We go for a drive in the Safari Storme 4×4 around the property where the SUV’s 4-Low is brought in to action. The trails inside start off as simple mud tracks but as we go deeper, the Storme’s high ground clearance and surge of torque in 4WD-low is ample to crawl over the small rocks we encounter. The route gets rocky and leads in to the river that we saw flowing in front of the house. The brilliant second storey seating position makes it easy to gauge the treacherous terrain so I don’t need anyone to spot for me. The river is shallow enough to cross if we can avoid stopping midway as the loose gravel bed would otherwise grab hold of the tyres. The Safari’s ground clearance and momentum takes us easily to the other side, a comfortable second gear crawl through a foot and a half of water. I remember Pamela warning me to get gum boots when we spoke over the phone. They weren’t for the river. The water is so clean there, you can walk barefoot. But as you cross it, the abundant leeches in the forest will find you. As we found out, despite the boots, a few of them had supper on our feet. We joked about giving back to nature on our way to the other side of the sanctuary.
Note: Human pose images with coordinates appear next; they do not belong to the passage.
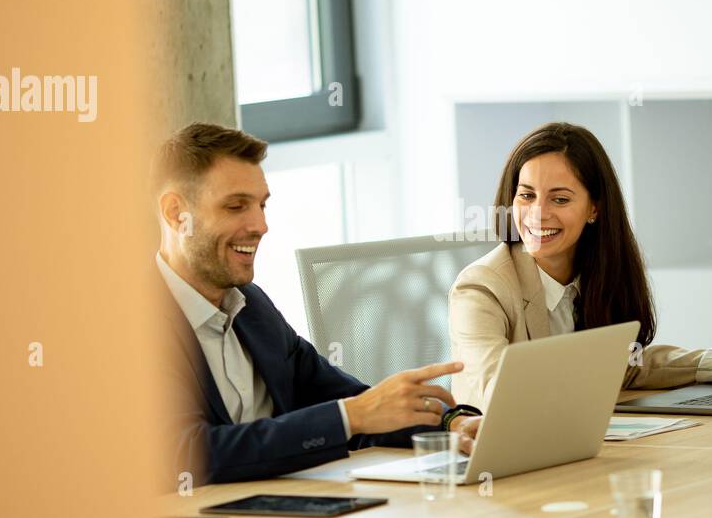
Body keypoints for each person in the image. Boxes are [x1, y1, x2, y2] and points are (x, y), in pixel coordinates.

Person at [155, 123, 481, 484]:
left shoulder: (252, 307)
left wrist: (452, 424)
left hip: (279, 515)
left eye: (262, 205)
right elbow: (184, 454)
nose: (260, 225)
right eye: (236, 206)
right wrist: (349, 416)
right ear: (175, 213)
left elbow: (357, 404)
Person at [449, 122, 712, 409]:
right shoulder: (481, 289)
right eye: (527, 195)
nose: (538, 214)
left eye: (560, 199)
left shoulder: (596, 272)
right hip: (506, 452)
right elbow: (500, 394)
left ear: (594, 208)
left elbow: (624, 364)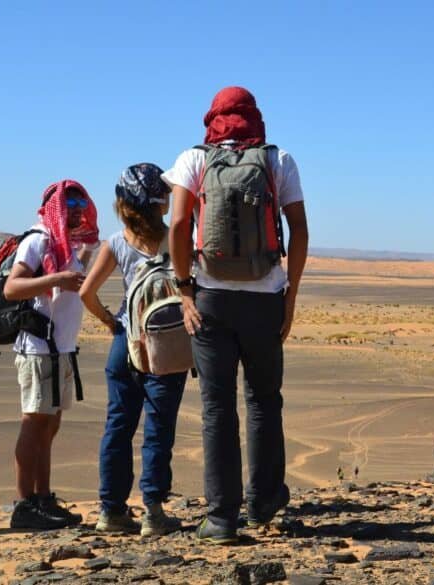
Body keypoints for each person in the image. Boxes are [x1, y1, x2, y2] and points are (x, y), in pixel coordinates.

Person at [166, 86, 309, 544]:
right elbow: (300, 229)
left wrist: (185, 291)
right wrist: (290, 295)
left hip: (210, 299)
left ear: (212, 117)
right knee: (264, 400)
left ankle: (222, 518)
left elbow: (177, 226)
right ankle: (264, 500)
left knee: (217, 408)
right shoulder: (278, 159)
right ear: (255, 117)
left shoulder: (194, 159)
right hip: (264, 296)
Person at [79, 164, 188, 536]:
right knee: (158, 429)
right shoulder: (176, 240)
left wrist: (113, 323)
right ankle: (153, 513)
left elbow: (85, 294)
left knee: (118, 426)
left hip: (124, 345)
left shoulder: (116, 243)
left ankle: (111, 511)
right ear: (160, 203)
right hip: (165, 345)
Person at [3, 180, 98, 529]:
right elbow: (13, 288)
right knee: (35, 421)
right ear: (53, 205)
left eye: (80, 200)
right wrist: (58, 277)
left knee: (50, 424)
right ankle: (24, 505)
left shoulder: (61, 243)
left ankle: (43, 499)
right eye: (68, 201)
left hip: (60, 350)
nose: (76, 207)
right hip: (39, 350)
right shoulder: (38, 240)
Since the sanctuary allows wildlife to thrive without the threat of poachers and illegal loggers and keeps human interaction to a minimum, the number of species visiting the sanctuary has increased over the years. What happened in the past is that the balance of the food chain was skewed. Slowly even predators started coming to the sanctuary. Camera traps show a leopard strolling in this area and even a pack of dholes, the Indian wild dog, known for their wolf-like pack attack instincts. They restore the balance in the ecosystem. Even the magnificent sambar deer thrive in this sanctuary. Pamela shared a story of another day, when she saw one with its antlers at full growth. Butterflies, birds, reptiles; all find sanctuary in a thriving rainforest.

Pamela was born in New Jersey, met her Indian husband in the US and stayed in the rainforests of Hawaii before the couple discovered this part of the country. It was almost a call for help than anything else, and the couple moved here. The sanctuary is 26 years old now and with the help of a small group of locals, she maintains the sanctuary and increases awareness on the importance of the forest to the welfare of the surrounding areas.

The sanctuary has cottages for eco-tourists too. You can come here and spend a few days away from civilization, bask in nature, watch some majestic animals in their natural habitat and just explore the hidden adventurer in you. It certainly is a life worth living.

Pamela is literally living a reclaimed life, giving back to the land that offers us so much. That is what we had set out to do with the Safari. And this place, driving through the forest, crossing the rivers, listening to the bird calls, the sounds of the forest, seeing the wildlife thrive; all with the the rugged 4X4 Safari, will help you rejuvenate and reclaim your life.